This morning, Seres Therapeutics announced that the U.S. Food and Drug Administration (FDA) has granted Orphan Drug Designation to SER-287 for the treatment of Ulcerative Colitis (UC) in pediatric patients.
The impetus of the designation was a review of Phase 1b clinical data which established a medically plausible basis for the use of SER-287, and highlighted the drug’s potential as a novel treatment modality for patients suffering from UC.
UC is a common inflammatory bowel disease in adults, however, it is incredibly rare in children. The condition is characterized by inflammation and ulcers in the colon and rectum, and can lead to symptoms like abdominal pain, diarrhea and bloody stools. The current standard-of-care for more than 80% of all people with mild-to-moderate ulcerative colitis is anti-inflammatory medication. In more severe cases, though, corticosteroids and/or immunomodulatory agents are recommended.
SER-287 is an oral formulation containing a syndicate of live bacterial spores and is hypothesized to act through a novel mechanism of action by modulating the dysbiotic microbiome thereby reducing inflammation without immunosuppression effects. By restoring good health to the microbiome, integrity will be maintained in the colonic barrier, and signaling by pro-inflammatory molecules produced by certain bacteria will be reduced. Additionally, this positive change will, theoretically, induce regulatory T cells in the colon to modulate immune responses.
“We are pleased to receive FDA Orphan Drug Designation for SER-287 and we look forward to advancing the program into further development for Ulcerative Colitis,” said Roger J. Pomerantz, M.D., President, CEO and Chairman of Seres in a press release
. “Based on the highly encouraging Phase 1b clinical results and favorable safety profile, we intend to evaluate SER-287 in a pediatric UC population as part of our overall development plan. Safety is of particular importance to the pediatric population, and given the positive safety profile observed in our clinical trial to date, we believe our microbiome approach may be well suited to address this group.”

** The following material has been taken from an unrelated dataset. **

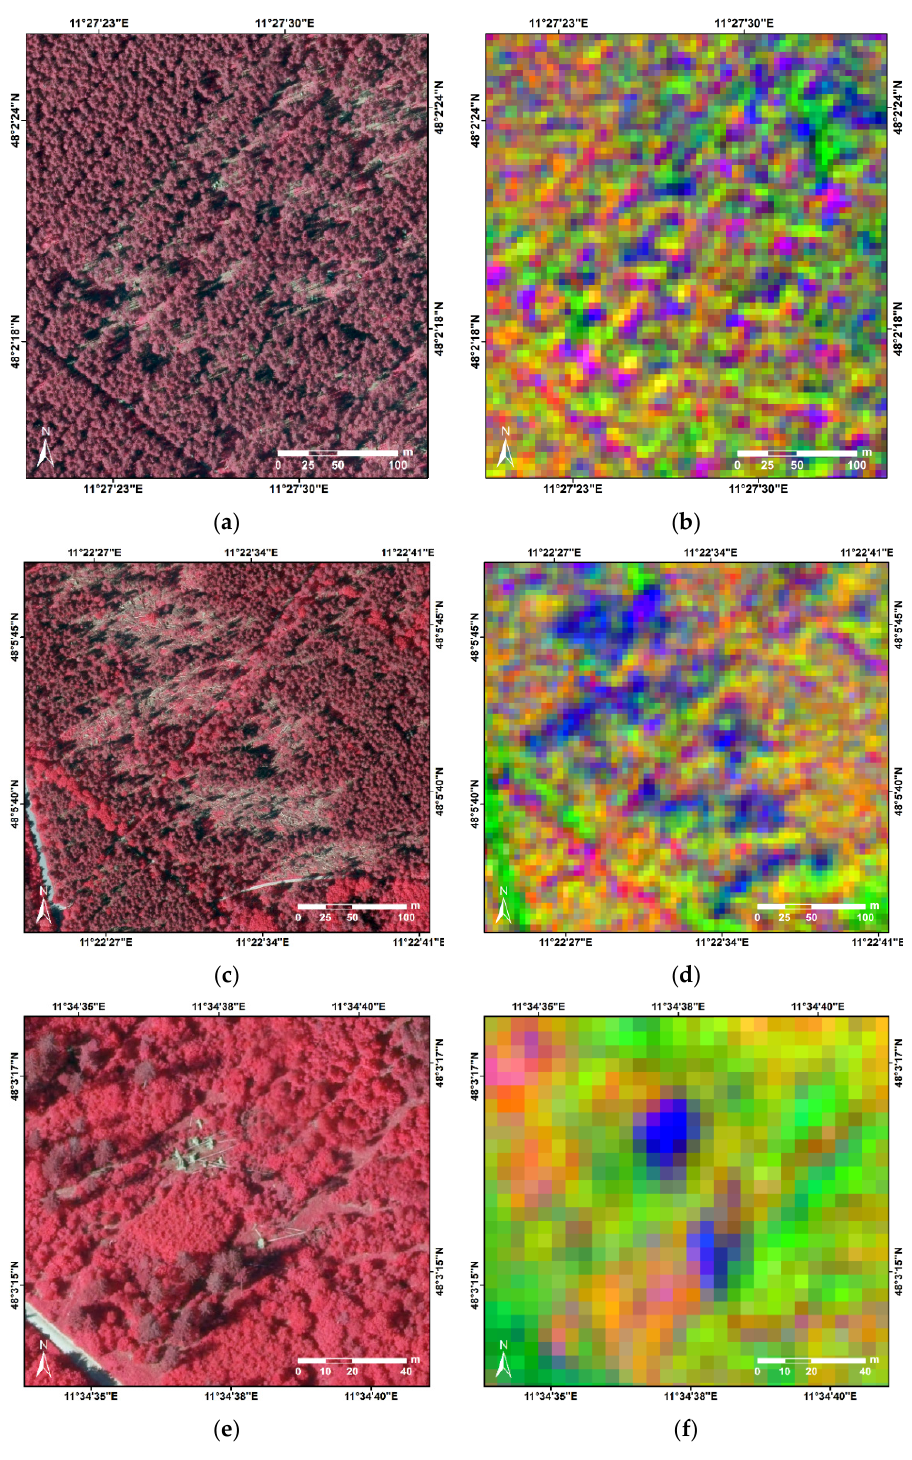
Figure 7. Examples of detected windthrow areas depicted with false color composite orthophoto (band combination: near infrared—red—green) ( a , c , e ) and pixel ‐ based result based on RapidEye data ( b , d , f ) for Munich South . Windthrow areas appear in blue. Scattered tree damage ( a – d ), the damage often occurred in recently thinned forest ( a ) where skid trails are visible. Small groups of affected trees could also be detected ( e , f ). Here small thrown stands, comprising eight (left) and three (right) trees, respectively, were detected.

Enrollment in the Phase 1b trial is now complete, and the study has primary outcome measures including the safety and tolerability of SER-287 vs. placebo, examination of baseline composition of the intestinal microbiome, and engraftment of SER-287 bacteria into the intestinal microbial community in each of the SER-287 arms compared to the placebo arm. The estimated primary completion date is February 2017.
Inclusion criteria for those enrolled in the study include UC diagnosed by routine clinical, radiographic, endoscopic and pathologic criteria.